While Slovakia might be the most improved women's hockey nation of recent years, they still are a ways off competing for a medal. They lost to the USA 5-0, and the Swedes 3-0, and while those are respectable scores, the real reason behind those lower goal totals was the play of goaltender Zuzana Tomcikova. Tomcikova is one of the top goaltenders in the WCHA (2009-10 Co-Player of the Year), playing for the Bemidji State Beavers, and one begins to understand why Slovakia continue to punch above their weight in international competition. Slovakia plays Russia today in a battle for third place in Group A, and even though the nation is playing in their first World Championships (though they qualified for the 2010 Olympics, finishing eighth out of eight teams), they have an outside shot now of playing for a medal. Even if they come up short, Tomcikova's heroics could at least help save them from relegation to Division 1.
Tomcikova's stats this tournament? 71 saves vs. Sweden and 58 saves vs. the USA, for a .942 SV% against two of the top four teams. Her WCHA stats? A .933 SV% this past year, .938 in 2009-10, and .917 as a freshman in 2008-09. She could very well be the top goalie in women's hockey at the moment, and at 5'11", she's also one of the tallest. Swedish captain Erika Holst had this to say about Tomcikova's game vs. Sweden on WINIH.com:
Their goalie (Zuzana Tomcikova) has good size and very good reactions, so she doesn’t leave much net open to shoot at and she is quick covering those few spots.My two assists were both shots from the blue line that was deflected so that was a good way to find the net.

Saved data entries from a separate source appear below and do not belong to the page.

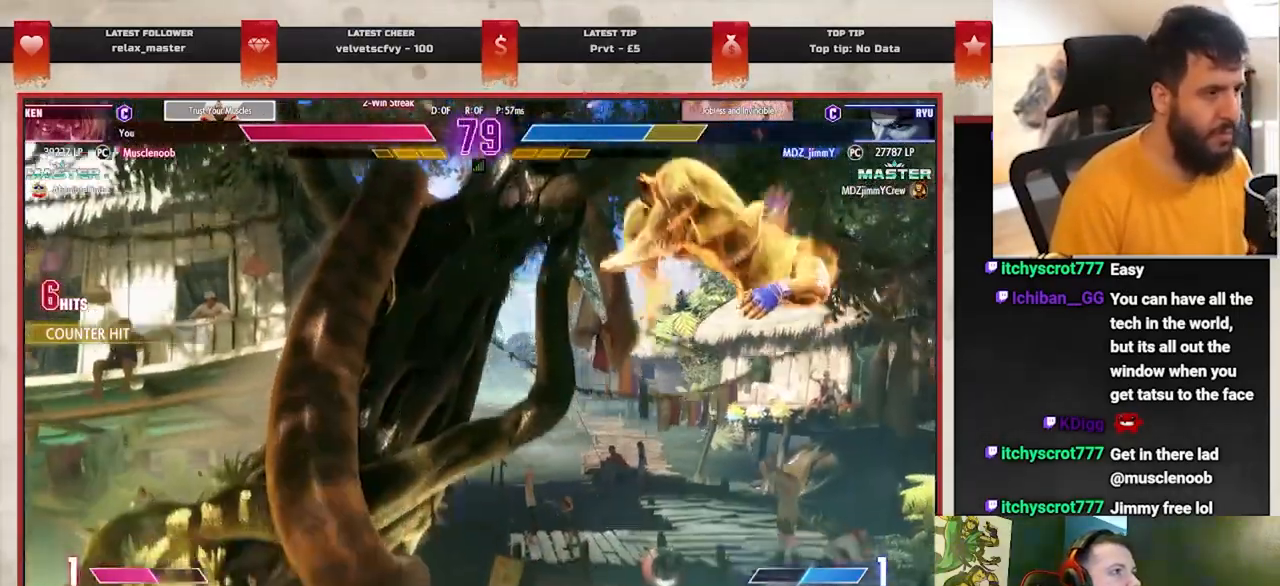
{"buttons": ["CIRCLE", "TRIANGLE"], "left_stick": "center", "events": [[67, "left_stick", "right"], [150, "left_stick", "center"], [200, "left_stick", "right"], [317, "left_stick", "center"]]}
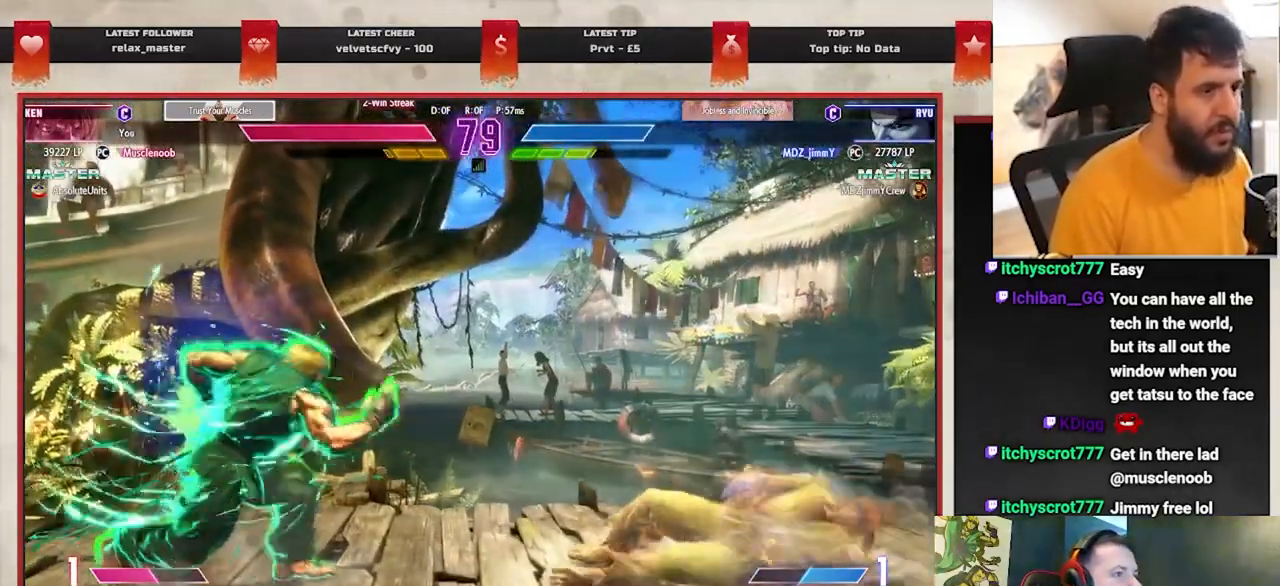
{"buttons": ["CIRCLE"], "left_stick": "down-left"}
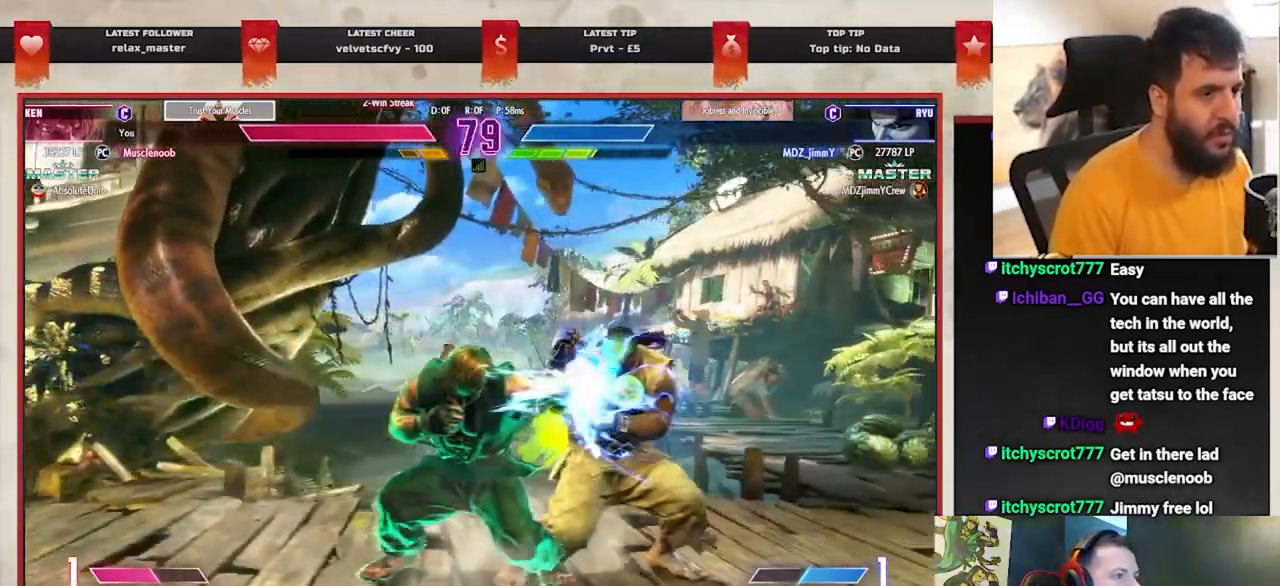
{"buttons": [], "left_stick": "center", "events": [[183, "CIRCLE", "up"], [183, "CROSS", "down"], [250, "CIRCLE", "down"], [317, "CROSS", "up"], [433, "left_stick", "center"], [500, "CIRCLE", "up"]]}
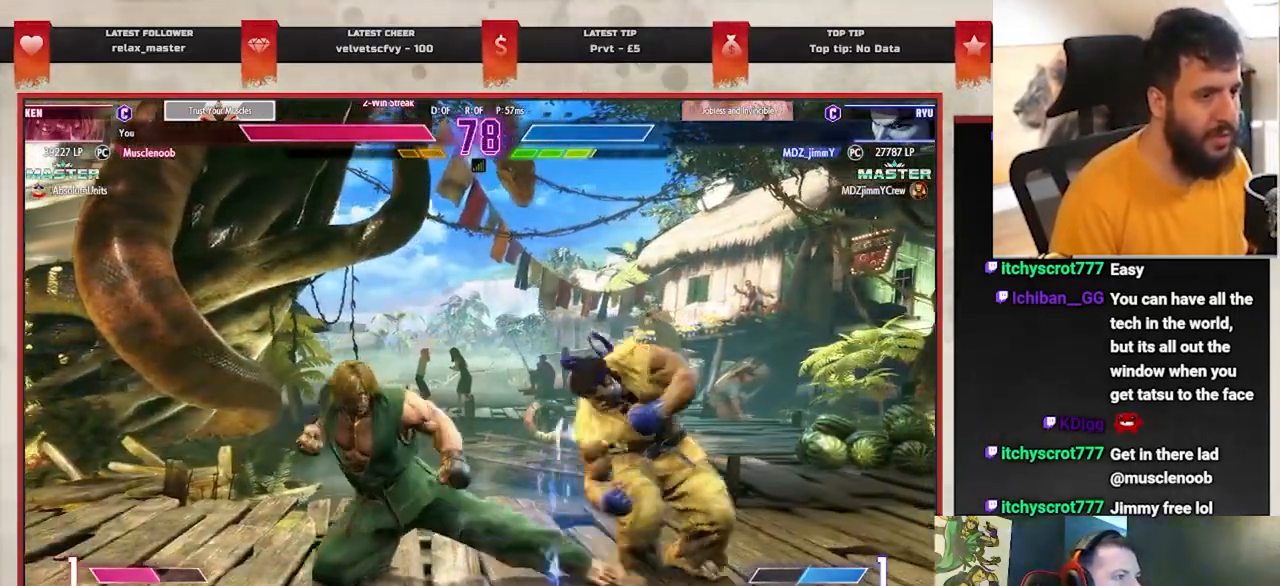
{"buttons": ["CIRCLE"], "left_stick": "down-left", "events": [[33, "left_stick", "right"], [50, "CIRCLE", "down"], [50, "SQUARE", "down"], [133, "SQUARE", "up"], [167, "left_stick", "center"], [383, "left_stick", "down-left"]]}
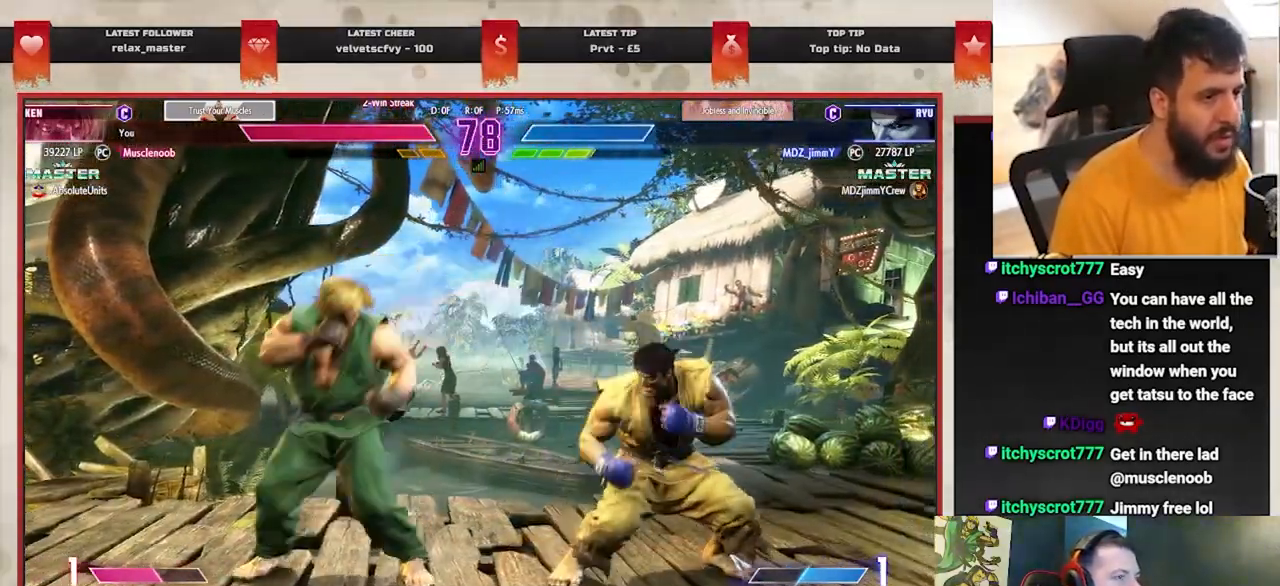
{"buttons": [], "left_stick": "down-left", "events": [[150, "CIRCLE", "up"], [333, "CIRCLE", "down"], [483, "CIRCLE", "up"]]}
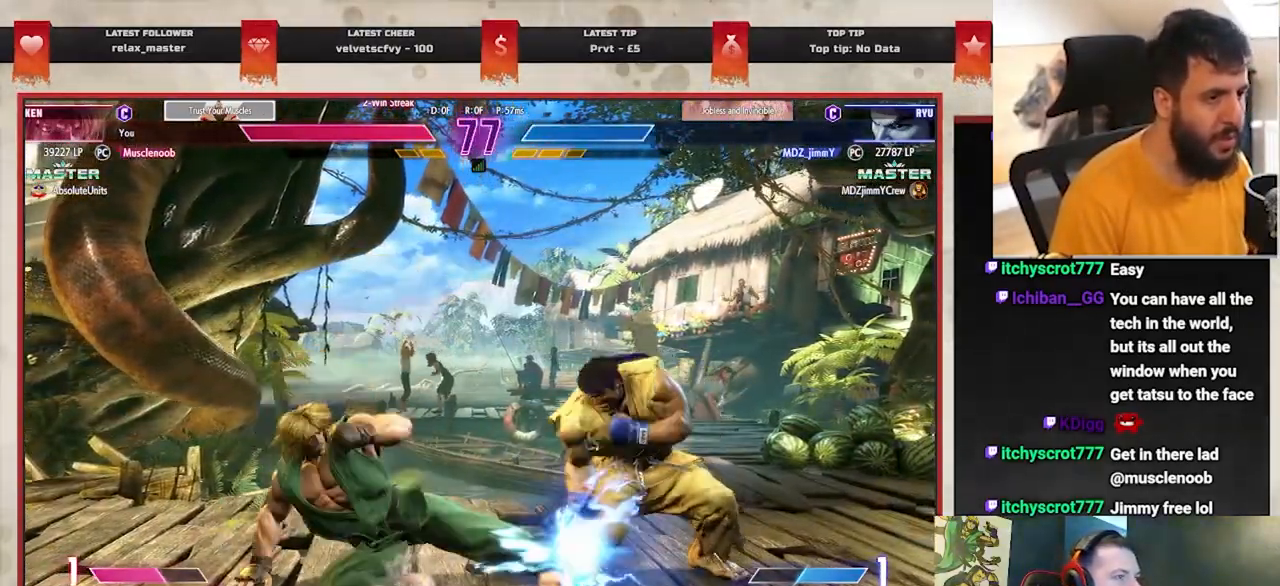
{"buttons": [], "left_stick": "down-left", "events": []}
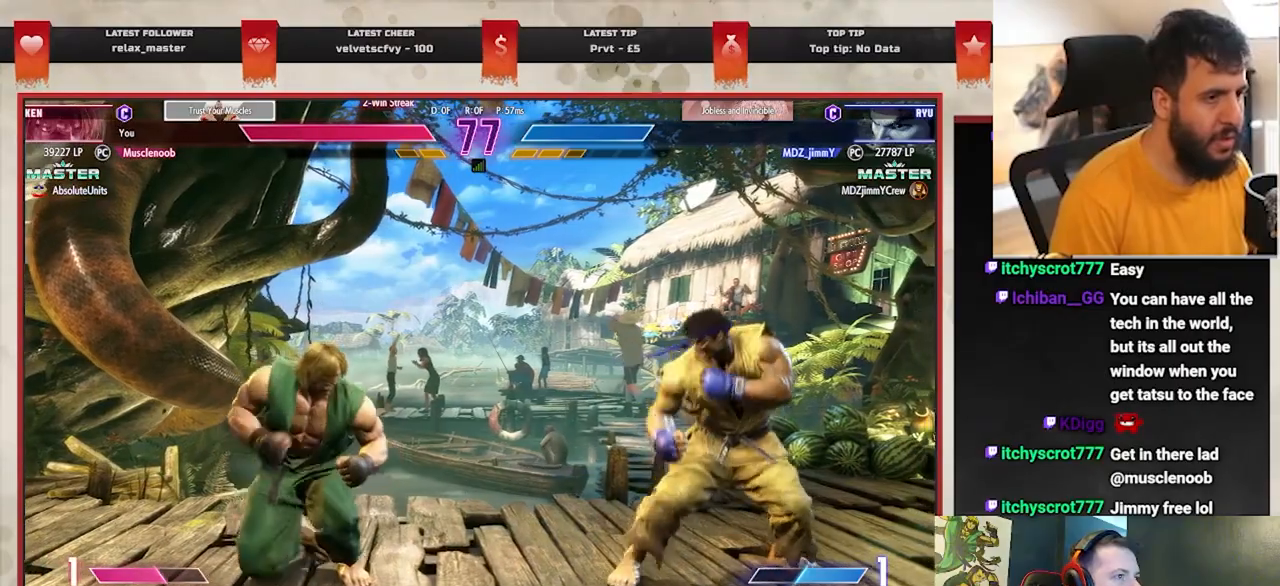
{"buttons": [], "left_stick": "right", "events": [[183, "left_stick", "right"], [350, "CIRCLE", "down"], [500, "CIRCLE", "up"]]}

Still, it is the unfortunate reality of women's hockey that star goaltenders are the biggest hope for upsets to occur. We've seen great goaltending performances from Tomcikova, Schelling, and Raty at this tournament so far, and in the past Kim Martin of Sweden was able to upset the global order by beating the USA in the 2006 Olympic semifinals to claim the silver medal at Turin. Maybe these goaltenders can help the rest of their teammates acclimatize to the higher level of competition, and genuine improvement will follow. For now, well, the best we can hope for is they screw up the established order more than every once in a while.